Your objective: Give back an exact copy of the lines below, from the first through the line with "저는 Camera2 API를"; please stop there.

==== Given records ====

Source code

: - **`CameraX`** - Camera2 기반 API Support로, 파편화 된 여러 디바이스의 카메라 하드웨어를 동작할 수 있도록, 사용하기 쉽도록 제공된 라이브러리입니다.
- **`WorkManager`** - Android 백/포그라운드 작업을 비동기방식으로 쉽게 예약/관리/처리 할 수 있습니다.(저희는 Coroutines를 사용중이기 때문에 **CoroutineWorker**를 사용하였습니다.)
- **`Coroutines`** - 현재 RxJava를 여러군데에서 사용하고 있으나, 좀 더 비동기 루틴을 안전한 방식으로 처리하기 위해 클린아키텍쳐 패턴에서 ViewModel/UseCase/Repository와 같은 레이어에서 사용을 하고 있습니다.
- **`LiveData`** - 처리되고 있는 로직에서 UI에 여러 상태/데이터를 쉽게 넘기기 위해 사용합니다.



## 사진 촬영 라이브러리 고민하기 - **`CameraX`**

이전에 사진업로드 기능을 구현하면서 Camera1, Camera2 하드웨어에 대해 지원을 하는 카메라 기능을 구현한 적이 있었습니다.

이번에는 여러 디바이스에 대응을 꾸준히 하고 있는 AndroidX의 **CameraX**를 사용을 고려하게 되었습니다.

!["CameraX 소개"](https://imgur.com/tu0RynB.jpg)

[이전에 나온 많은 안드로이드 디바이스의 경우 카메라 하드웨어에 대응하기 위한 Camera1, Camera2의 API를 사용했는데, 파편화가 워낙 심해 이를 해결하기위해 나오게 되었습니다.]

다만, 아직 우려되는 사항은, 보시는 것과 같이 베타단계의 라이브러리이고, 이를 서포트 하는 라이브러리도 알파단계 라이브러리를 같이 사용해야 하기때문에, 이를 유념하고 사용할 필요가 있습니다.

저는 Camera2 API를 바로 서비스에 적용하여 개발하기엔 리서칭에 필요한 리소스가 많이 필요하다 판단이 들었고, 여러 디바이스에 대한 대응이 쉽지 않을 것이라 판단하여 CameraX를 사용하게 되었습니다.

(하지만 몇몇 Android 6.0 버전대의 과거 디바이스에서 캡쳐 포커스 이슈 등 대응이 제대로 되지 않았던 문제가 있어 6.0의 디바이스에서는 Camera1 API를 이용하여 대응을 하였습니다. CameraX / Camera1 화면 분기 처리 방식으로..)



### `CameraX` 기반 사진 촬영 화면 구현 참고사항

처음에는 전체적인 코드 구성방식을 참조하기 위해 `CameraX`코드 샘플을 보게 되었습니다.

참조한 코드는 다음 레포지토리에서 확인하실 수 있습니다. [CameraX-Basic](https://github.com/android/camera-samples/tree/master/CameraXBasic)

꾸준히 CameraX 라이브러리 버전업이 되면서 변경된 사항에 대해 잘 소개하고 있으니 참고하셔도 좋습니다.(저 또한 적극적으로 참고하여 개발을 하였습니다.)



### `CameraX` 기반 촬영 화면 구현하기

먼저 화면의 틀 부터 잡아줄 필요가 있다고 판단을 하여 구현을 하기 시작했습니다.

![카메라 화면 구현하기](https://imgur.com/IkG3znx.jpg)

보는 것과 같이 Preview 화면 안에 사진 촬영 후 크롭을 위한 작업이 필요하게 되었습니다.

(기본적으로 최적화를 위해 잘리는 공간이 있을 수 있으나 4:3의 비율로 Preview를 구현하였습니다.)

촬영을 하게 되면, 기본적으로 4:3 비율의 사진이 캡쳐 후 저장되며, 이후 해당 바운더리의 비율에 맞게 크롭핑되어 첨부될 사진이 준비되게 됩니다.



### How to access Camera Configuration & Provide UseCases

====

Result:
Source code

: - **`CameraX`** - Camera2 기반 API Support로, 파편화 된 여러 디바이스의 카메라 하드웨어를 동작할 수 있도록, 사용하기 쉽도록 제공된 라이브러리입니다.
- **`WorkManager`** - Android 백/포그라운드 작업을 비동기방식으로 쉽게 예약/관리/처리 할 수 있습니다.(저희는 Coroutines를 사용중이기 때문에 **CoroutineWorker**를 사용하였습니다.)
- **`Coroutines`** - 현재 RxJava를 여러군데에서 사용하고 있으나, 좀 더 비동기 루틴을 안전한 방식으로 처리하기 위해 클린아키텍쳐 패턴에서 ViewModel/UseCase/Repository와 같은 레이어에서 사용을 하고 있습니다.
- **`LiveData`** - 처리되고 있는 로직에서 UI에 여러 상태/데이터를 쉽게 넘기기 위해 사용합니다.



## 사진 촬영 라이브러리 고민하기 - **`CameraX`**

이전에 사진업로드 기능을 구현하면서 Camera1, Camera2 하드웨어에 대해 지원을 하는 카메라 기능을 구현한 적이 있었습니다.

이번에는 여러 디바이스에 대응을 꾸준히 하고 있는 AndroidX의 **CameraX**를 사용을 고려하게 되었습니다.

!["CameraX 소개"](https://imgur.com/tu0RynB.jpg)

[이전에 나온 많은 안드로이드 디바이스의 경우 카메라 하드웨어에 대응하기 위한 Camera1, Camera2의 API를 사용했는데, 파편화가 워낙 심해 이를 해결하기위해 나오게 되었습니다.]

다만, 아직 우려되는 사항은, 보시는 것과 같이 베타단계의 라이브러리이고, 이를 서포트 하는 라이브러리도 알파단계 라이브러리를 같이 사용해야 하기때문에, 이를 유념하고 사용할 필요가 있습니다.

저는 Camera2 API를 바로 서비스에 적용하여 개발하기엔 리서칭에 필요한 리소스가 많이 필요하다 판단이 들었고, 여러 디바이스에 대한 대응이 쉽지 않을 것이라 판단하여 CameraX를 사용하게 되었습니다.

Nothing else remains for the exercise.